Feeling like Héloïse about to keep an assignation with Abelard, she walked into the squad room expecting to find Carella — and instead found Bert Kling.

Kling was sitting at his own desk in a shaft of sunlight that came through the grilled window and settled on his blond head like a halo, he was suntanned and muscular, and he was wearing a white shirt open at the throat, and he was bent over the papers on his desk, the sun touching his hair, looking very healthy and handsome and young.

She hated him on sight.

“I beg your pardon,” she said.

Kling looked up. “Yes, miss?”

“I’d like to see Detective Carella, please.”

“Not here right now,” Kling answered. “Can I help you?”

“Who are you?” Cindy asked.

“Detective Kling.”

“How do you do?” She paused. “You did say Detective Kling?”

“That’s right.”

“You seem so” — she hesitated on the word, as if it were loathsome to her — “young. To be a detective, I mean.”

Kling sensed her hostility immediately, and immediately reacted in a hostile manner. “Well, you see,” he said, “I’m the boss’s son. That’s how I got to be a detective so fast.”

“Oh, I see.” She looked around the squadroom, obviously annoyed by Kling, and the room, and Carella’s absence, and the world. “When will he be back? Carella?”

“Didn’t say. He’s out making some calls.”

With a ghoulishly sweet grin, Cindy said, “And they left you to mind the store. How nice.”

“Yeah,” Kling answered, “they left me to mind the store.” He was not smiling, because he was not enjoying this little snotnose who came up here with her Saturday Evening Post face and her college-girl talk. “So since I’m minding the store, what is it you want, miss? I’m busy.”

“Yes, I can see that.”

“What can I do for you?”

“Nothing. I’ll wait for Carella, if you don’t mind.” She was opening the gate in the slatted rail divider when Kling came out of his chair swiftly and abruptly.

“Hold it right there!” he snapped.

“Wh-what?” Cindy asked, her eyes opening wide.

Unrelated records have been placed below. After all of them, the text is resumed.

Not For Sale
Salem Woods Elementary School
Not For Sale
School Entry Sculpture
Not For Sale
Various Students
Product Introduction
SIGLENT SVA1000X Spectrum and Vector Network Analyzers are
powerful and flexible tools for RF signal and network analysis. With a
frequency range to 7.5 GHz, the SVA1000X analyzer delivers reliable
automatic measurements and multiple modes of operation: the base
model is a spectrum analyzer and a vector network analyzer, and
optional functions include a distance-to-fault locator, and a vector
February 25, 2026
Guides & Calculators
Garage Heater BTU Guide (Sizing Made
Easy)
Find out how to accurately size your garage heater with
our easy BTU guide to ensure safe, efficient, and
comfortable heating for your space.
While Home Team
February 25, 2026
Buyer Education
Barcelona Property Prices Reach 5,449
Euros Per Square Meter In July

“Just hold it, miss!” Kling shouted, and to Cindy’s shocked surprise, he pulled a pistol from a holster clipped to his belt and pointed it right at her heart.”

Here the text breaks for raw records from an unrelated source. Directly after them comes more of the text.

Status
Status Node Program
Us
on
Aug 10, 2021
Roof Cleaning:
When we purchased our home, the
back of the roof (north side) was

“Get in here,” he said. “Don’t reach into that bag!”

“What? Are you…?”

“In!” Kling shouted.

She obeyed him instantly, because she was certain he was going to shoot her dead in the next moment. She had heard stories about cops who lost their minds and went around shooting anything that moved. She was also beginning to wonder whether he really was a cop, and not simply a stray hoodlum who had wandered up here.

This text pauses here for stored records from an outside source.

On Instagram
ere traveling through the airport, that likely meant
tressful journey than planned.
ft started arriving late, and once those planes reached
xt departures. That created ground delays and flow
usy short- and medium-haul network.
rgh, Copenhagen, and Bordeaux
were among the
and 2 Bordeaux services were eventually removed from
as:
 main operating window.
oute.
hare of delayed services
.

“Empty your bag on the desk,” Kling said.

“Listen, what the hell do you think you’re…?”

“Empty it, miss,” he said menacingly.

“I’m going to sue you, you know,” she said coldly, and turned over her bag, spilling the contents onto the desk.

Kling went through the pile of junk rapidly. “What’s in that folder?” he asked.

“Some stuff for Detective Carella.”

“On the desk.”

She put the folder down. Kling loosened the ties on it, and stuck his hand into it. He kept the gun trained at Cindy’s middle, and she watched him with growing exasperation.

“All right?” she asked at last.

“Put your hands up over your head as high as you can get them.”

“Listen, I don’t have to…”

“Miss,” he said warningly, and she raised her hands.